EXERCISE PASSAGE:
********
Yes, I am scheduled, and we do read together, but it's hit and miss.

I get asked a lot: "How do you do it? You must have read to them a ton when they were little."

I always cringe when I hear that. I feel a bit guilty, because I didn't read to them every night. I didn't take them to the library for storytime. I am a full time working mom...we have always run a PACKED day. Sometimes the only reading they did was in the car on the way to practice, or the store because we were again, out of mile.

Yes, research shows that those things are positive influences on reading, so I am not saying they aren't important. They definitely are. Do those things if at all possible. But I do know that many of you run a busy household too, and feel guilty about it -- and if those kids are struggling in reading, it's an easy thing to think "hey, maybe that's why..."

But what did I do? I surrounded them with books. I always read authentically and with sincerity. I shared myself as a thoughts, my questions, my ideas. I listened to them as readers and encouraged them to talk and feel about books. I corrected with praise, and always coached with "I heard you say x, but it really says y - doesn't that make the book make more sense?"

The excitement for THEIR books...even from those chunky board books with Elmo simply identifying shapes...makes the biggest difference.
********
RECORDS FOR PROCESSING:
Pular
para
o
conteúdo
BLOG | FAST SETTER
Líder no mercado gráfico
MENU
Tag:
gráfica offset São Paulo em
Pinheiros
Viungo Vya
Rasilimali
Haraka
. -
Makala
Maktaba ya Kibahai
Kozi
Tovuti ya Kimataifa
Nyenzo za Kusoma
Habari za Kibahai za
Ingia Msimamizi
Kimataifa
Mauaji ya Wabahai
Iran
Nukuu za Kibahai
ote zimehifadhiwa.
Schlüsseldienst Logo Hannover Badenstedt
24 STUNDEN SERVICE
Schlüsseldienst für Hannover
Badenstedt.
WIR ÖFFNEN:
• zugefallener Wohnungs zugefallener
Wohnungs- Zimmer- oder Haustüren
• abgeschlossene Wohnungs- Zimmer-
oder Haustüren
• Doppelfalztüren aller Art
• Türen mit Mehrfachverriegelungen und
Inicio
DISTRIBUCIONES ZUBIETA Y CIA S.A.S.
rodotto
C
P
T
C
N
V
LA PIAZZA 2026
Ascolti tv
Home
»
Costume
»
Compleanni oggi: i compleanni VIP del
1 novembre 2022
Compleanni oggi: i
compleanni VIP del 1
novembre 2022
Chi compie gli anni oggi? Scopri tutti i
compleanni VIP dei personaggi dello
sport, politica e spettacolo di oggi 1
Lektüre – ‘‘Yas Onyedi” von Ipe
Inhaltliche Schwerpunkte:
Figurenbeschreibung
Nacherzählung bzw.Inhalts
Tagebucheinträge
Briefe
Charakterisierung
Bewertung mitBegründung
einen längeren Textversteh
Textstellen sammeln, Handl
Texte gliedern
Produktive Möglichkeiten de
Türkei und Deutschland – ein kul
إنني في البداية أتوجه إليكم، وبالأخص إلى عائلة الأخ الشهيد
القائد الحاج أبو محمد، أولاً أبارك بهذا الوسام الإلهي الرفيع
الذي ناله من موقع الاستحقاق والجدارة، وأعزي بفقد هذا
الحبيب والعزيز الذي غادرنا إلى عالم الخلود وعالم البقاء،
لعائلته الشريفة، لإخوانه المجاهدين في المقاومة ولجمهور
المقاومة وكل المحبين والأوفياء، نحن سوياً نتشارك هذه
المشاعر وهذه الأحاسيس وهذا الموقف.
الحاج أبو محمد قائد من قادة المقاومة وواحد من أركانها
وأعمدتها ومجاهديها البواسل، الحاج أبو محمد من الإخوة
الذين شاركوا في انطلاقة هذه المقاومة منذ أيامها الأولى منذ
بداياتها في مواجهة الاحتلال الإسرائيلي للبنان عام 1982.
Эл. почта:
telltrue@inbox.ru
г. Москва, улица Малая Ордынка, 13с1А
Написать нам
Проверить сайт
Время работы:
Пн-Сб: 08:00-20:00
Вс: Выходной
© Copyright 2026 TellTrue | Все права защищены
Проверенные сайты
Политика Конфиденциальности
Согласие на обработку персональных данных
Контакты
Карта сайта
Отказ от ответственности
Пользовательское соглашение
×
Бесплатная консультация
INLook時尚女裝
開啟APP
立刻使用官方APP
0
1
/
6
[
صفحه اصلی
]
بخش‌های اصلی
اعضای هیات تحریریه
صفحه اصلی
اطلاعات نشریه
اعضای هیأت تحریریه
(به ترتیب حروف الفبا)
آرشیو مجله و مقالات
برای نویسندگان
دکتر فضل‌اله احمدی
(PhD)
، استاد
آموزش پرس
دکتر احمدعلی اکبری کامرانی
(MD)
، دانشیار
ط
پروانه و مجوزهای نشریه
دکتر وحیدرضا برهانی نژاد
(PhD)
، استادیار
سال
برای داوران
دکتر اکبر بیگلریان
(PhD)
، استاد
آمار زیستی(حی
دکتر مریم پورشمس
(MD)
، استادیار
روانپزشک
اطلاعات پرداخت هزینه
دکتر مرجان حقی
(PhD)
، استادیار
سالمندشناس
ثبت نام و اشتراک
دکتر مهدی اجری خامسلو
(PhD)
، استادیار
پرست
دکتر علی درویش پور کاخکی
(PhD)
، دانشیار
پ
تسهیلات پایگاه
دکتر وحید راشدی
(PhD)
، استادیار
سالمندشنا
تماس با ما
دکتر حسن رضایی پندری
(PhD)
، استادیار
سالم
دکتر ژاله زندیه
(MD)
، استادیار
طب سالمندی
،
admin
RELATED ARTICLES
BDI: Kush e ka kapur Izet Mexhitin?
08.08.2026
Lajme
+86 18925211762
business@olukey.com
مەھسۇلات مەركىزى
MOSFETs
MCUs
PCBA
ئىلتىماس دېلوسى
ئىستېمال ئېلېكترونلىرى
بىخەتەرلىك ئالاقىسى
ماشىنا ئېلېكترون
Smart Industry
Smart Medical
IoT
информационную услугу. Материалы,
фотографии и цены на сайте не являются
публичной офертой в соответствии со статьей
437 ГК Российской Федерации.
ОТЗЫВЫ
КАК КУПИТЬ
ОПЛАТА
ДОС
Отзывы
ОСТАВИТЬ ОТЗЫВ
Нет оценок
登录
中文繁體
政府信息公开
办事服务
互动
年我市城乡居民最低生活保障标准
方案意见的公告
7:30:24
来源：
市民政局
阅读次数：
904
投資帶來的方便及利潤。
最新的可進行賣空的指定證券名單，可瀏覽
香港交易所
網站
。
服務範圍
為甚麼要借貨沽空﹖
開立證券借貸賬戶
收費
********
QUESTIONS TO ANSWER:
A: Can you format everything in the records, from the first line down to the line containing "sport, politica e spettacolo di oggi 1", as a JSON list of strings with one string per line and blank lines left out?
B: Could you pick up the piece about reading with children after its final sentence and keep it going?

RESPONSES:
A:
[
  "Pular",
  "para",
  "o",
  "conteúdo",
  "BLOG | FAST SETTER",
  "Líder no mercado gráfico",
  "MENU",
  "Tag:",
  "gráfica offset São Paulo em",
  "Pinheiros",
  "Viungo Vya",
  "Rasilimali",
  "Haraka",
  ". -",
  "Makala",
  "Maktaba ya Kibahai",
  "Kozi",
  "Tovuti ya Kimataifa",
  "Nyenzo za Kusoma",
  "Habari za Kibahai za",
  "Ingia Msimamizi",
  "Kimataifa",
  "Mauaji ya Wabahai",
  "Iran",
  "Nukuu za Kibahai",
  "ote zimehifadhiwa.",
  "Schlüsseldienst Logo Hannover Badenstedt",
  "24 STUNDEN SERVICE",
  "Schlüsseldienst für Hannover",
  "Badenstedt.",
  "WIR ÖFFNEN:",
  "• zugefallener Wohnungs zugefallener",
  "Wohnungs- Zimmer- oder Haustüren",
  "• abgeschlossene Wohnungs- Zimmer-",
  "oder Haustüren",
  "• Doppelfalztüren aller Art",
  "• Türen mit Mehrfachverriegelungen und",
  "Inicio",
  "DISTRIBUCIONES ZUBIETA Y CIA S.A.S.",
  "rodotto",
  "C",
  "P",
  "T",
  "C",
  "N",
  "V",
  "LA PIAZZA 2026",
  "Ascolti tv",
  "Home",
  "»",
  "Costume",
  "»",
  "Compleanni oggi: i compleanni VIP del",
  "1 novembre 2022",
  "Compleanni oggi: i",
  "compleanni VIP del 1",
  "novembre 2022",
  "Chi compie gli anni oggi? Scopri tutti i",
  "compleanni VIP dei personaggi dello",
  "sport, politica e spettacolo di oggi 1"
]

B:
Maybe that is it. Be sincere. Be interested in their books. Show the excitement in what they are reading. Hmmm....

Saturday, September 18, 2010

funny how he reads...

...what he wants to, not what he's supposed to.

My son Matt brought two books in the car today (on his own) -- we were taking a jaunt to the Boy Scout Shop way North, so he knew that would be a good way to occupy himself.

HOWEVER, Matt has a biography due this week -- assigned three weeks ago -- but instead he's brought two fiction books (ironically biographical about Babe Ruth and Shoeless Joe, but written with a fictional main character, so it wouldn't work for his book share).

Now he wants to frantically finish it so I can help him create a power point presentation for Thursday.

Can I say "UGH!!!!!!" My boys have the passion for reading, they just need organization and prioritizing!

Friday, September 17, 2010

Teaching Fluency

I haven't talked about fluency specifically yet -- that I remember anyway.

Fluency, or reading smoothly with expression at a talking pace, is something I believe we have to make a point to clearly teach kids.

They hear us read fluently, but there are a lot of complexities that kids don't just "pick up."

I teach kids that good readers can read fluently when they pay attention to the characters. They look at the illustrations for the expressions on characters faces or their body language. If there aren't pictures, I tell them to look for the words that help them make a picture in their minds. If their character is yelling, they need to know their character is angry, and their voice will reflect that.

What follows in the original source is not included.